OBJECTIVES. Physician opinions and practice patterns regarding the participation of children and adolescents with single, normal kidneys in contact/collision sports are widely varied. We hypothesize that limitation of participation from play based only on the presence of a single kidney is not supported by available data. We sought to determine recommendations of pediatric nephrologists regarding the participation of patients with single, normal kidneys in contact/collision sports and review the literature to determine the rate of sports-related kidney injury compared with other organs.

METHODS. Members of the American Society of Pediatric Nephrology were surveyed regarding their recommendations for participation of patients with single, normal kidneys in contact/collision sports. Medical and sports literature databases were searched to determine sports-related kidney, brain, spinal cord, and cardiac injury rates and the sports associated with kidney injury.
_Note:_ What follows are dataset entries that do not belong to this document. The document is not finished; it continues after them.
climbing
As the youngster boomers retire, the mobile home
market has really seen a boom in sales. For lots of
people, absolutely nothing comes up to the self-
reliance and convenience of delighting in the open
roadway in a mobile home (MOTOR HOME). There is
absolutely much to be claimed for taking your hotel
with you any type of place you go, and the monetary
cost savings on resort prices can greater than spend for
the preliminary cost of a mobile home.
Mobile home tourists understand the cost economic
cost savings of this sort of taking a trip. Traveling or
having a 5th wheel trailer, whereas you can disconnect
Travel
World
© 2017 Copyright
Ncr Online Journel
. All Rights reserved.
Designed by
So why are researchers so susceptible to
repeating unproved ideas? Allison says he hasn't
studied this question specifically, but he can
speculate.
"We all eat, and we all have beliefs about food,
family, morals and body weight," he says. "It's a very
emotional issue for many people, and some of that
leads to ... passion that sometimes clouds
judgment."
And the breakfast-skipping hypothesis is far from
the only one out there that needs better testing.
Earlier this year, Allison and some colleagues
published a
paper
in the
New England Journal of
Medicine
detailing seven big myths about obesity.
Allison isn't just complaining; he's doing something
RESULTS. Sixty-two percent of respondents would not allow contact/collision sports participation. Eighty-six percent of respondents barred participation in American football, whereas only 5% barred cycling. Most cited traumatic loss of function as the reason for discouraging participation. The literature search found an incidence of catastrophic sports-related kidney injury of 0.4 per 1 million children per year from all sports. Cycling was the most common cause of sports-related kidney injury causing >3 times the kidney injuries as football. American football alone accounted for 0.9 to 5.3 fatal brain injuries and 4.9 to 7.3 irreversible spinal cord injuries per 1 million players per year. Commotio cordis causes 2.1 to 9.2 deaths per year.
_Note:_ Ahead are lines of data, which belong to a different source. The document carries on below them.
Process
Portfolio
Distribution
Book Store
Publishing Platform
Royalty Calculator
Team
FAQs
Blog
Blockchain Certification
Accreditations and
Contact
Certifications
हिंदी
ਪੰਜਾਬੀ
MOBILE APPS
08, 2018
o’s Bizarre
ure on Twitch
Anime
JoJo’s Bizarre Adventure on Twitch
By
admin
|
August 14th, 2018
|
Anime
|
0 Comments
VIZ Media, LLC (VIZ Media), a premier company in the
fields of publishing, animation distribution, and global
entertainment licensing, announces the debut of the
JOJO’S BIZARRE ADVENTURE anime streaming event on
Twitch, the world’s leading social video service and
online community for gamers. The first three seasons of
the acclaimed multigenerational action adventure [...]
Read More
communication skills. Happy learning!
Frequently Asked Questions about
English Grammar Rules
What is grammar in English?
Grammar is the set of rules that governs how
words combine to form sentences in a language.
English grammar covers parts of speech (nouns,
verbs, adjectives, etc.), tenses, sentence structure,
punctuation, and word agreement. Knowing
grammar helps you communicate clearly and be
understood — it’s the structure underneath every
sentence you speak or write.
CONCLUSIONS. Most pediatric nephrologists prohibit contact/collision sports participation by athletes with a single kidney, particularly football. The available evidence suggests that cycling is far more likely to cause kidney injury. In addition, kidney injury from sports is much less common than catastrophic brain, spinal cord, or cardiac injury. Restricting participation of patients with a single, normal kidney from contact/collision sports is unwarranted.